Looking east down Highway 178, Walker Pass Road, with Joshua Trees, from the Pacific Crest Trail
Looking east down Highway 178, Walker Pass Road, with Joshua Trees all around
We arrived at Walker Pass, and my 4-day, 52-mile hike on the Pacific Crest Trail was almost over
We arrived at Walker Pass, and my 4-day, 52-mile hike on the Pacific Crest Trail was almost over
Back at the car on the summit of Walker Pass - now it was time to drive back to San Diego
Back at the car on the summit of Walker Pass – now it was time to drive back to San Diego

This hike also finished off PCT California Section G for me as a “section hiker” and I probably wouldn’t hike this stretch again.  The next 85 miles south of here, Section E, was another story.  I had thought about hiking it this year, but it’s an even drier and windier section than the one I just finished.  Maybe I’d try it some day, after a good rainy season, so there would be more water, green grass, and wildflowers.  Why suffer, when I could enjoy the beauty, instead?

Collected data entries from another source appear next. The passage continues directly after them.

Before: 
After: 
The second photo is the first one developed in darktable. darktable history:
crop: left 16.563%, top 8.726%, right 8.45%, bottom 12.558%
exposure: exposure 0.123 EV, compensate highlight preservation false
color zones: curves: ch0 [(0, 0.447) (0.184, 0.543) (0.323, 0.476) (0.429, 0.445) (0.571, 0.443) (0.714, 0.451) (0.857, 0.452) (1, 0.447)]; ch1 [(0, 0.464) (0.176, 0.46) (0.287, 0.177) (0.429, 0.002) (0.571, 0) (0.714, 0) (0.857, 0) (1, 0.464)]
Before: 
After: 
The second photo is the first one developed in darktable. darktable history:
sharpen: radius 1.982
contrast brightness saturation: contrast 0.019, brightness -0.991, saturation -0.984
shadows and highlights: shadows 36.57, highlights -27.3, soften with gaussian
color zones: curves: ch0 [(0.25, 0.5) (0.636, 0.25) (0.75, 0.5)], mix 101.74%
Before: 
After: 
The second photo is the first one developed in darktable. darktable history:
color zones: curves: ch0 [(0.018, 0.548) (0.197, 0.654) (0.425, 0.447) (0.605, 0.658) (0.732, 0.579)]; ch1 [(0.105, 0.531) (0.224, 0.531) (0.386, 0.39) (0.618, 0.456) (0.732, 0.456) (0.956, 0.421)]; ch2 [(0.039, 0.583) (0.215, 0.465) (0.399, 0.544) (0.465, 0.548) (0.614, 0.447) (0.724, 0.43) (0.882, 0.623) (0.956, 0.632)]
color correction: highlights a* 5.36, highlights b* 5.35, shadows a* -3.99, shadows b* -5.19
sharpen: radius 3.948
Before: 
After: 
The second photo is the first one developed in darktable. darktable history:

Nice new trail sign at Walker Pass on the Pacific Crest Trail
Nice new trail sign at Walker Pass on the Pacific Crest Trail

We got in the car and headed toward home.  It was only a bit after noon, so we decided to head into Ridgecrest on the way, to get some fast food for lunch.  I was all in favor of that!  And I did the driving this time.  I promised Vicki that if she was willing to help me on this hike that I would do the driving on the way up and on the way back.  And she held me to it, but relented when we hit a big pile of traffic on the way into L.A., because I really don’t like it.  And then I took over afterward.  We had a good drive, and it was nice to be back home again with Vicki.  And it was a Happy Easter, too!